The hearing was told this section was in fact a reference to battlefield munitions but that, because of the wording around it in the dossier, was interpreted by several newspapers as implying that WMD could be launched with inter-ballistic missiles against Cyprus within 45 minutes of an order to do so.
Making reference to the fact that an earlier draft of the report had a timeframe of 20-45 minutes, Campbell said: “If we’d have been in the sexing up game we’d have said come on let’s make it 20 rather than 45 minutes”.
He added: “If one or two papers went down that line they weren’t pushed there by us.”
He later insisted: “We did not see it and plan our communications strategy around that particular point.”
The panel pointed out that the headline in that day’s Evening Standard read: “45 minutes from attack” and that headlines in the following day’s Sun and Daily Express respectively said: “Brits 45 minutes from doom” and “Saddam can strike in 45 minutes”.
Campbell said: “There’s a misconception that I care a lot about headlines. I don’t now, and I didn’t when I was in Downing Street.”
He said that an effective communications strategy is not about individual headlines, but about getting a message across over a longer period.
He said: “I defend every single word of the dossier, I defend every single part of the process. It was a genuine attempt to engage the public properly in understanding why the PM’s thinking was developing as it was.”
In the afternoon session Campbell was questioned on the document: “Iraq – Its Infrastructure of Concealment Deception and Intimidation”, printed on the Number 10 website and which Channel 4 news revealed had been plagiarised.
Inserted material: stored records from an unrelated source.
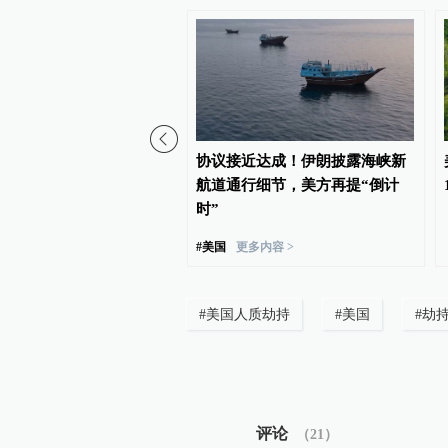
关已退回约1000亿美元关
协议接近达成！伊朗披露海峡新
航道通行细节，美方再提“倒计
时”
#
美国
更多内容 >
#
美国人质劫持
#
美国
#
劫
评论
（
21
）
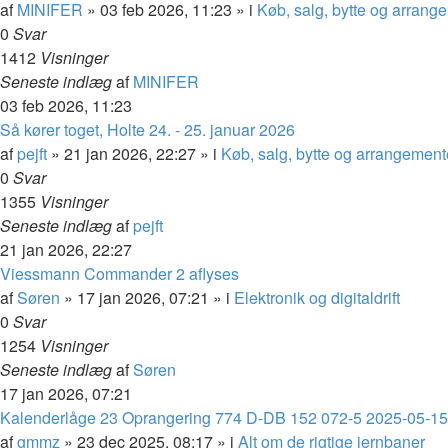
af
MINIFER
»
03 feb 2026, 11:23
» i
Køb, salg, bytte og arrang
0
Svar
1412
Visninger
Seneste indlæg
af
MINIFER
03 feb 2026, 11:23
Så kører toget, Holte 24. - 25. januar 2026
af
pejft
»
21 jan 2026, 22:27
» i
Køb, salg, bytte og arrangement
0
Svar
1355
Visninger
Seneste indlæg
af
pejft
21 jan 2026, 22:27
Viessmann Commander 2 aflyses
af
Søren
»
17 jan 2026, 07:21
» i
Elektronik og digitaldrift
0
Svar
1254
Visninger
Seneste indlæg
af
Søren
17 jan 2026, 07:21
Kalenderlåge 23 Oprangering 774 D-DB 152 072-5 2025-05-15
af
gmmz
»
23 dec 2025, 08:17
» i
Alt om de rigtige jernbaner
Campbell admitted the document did not go through the “same rigorous process the September dossier did”.
He also conceded that it was “a very difficult situation” when no WMDs were found in Iraq.
The British media’s coverage of the political debate surrounding the Iraq War was dismissed by Campbell as “flim flam”.
Campbell finished the session by saying: “I am very very proud of the part I played.”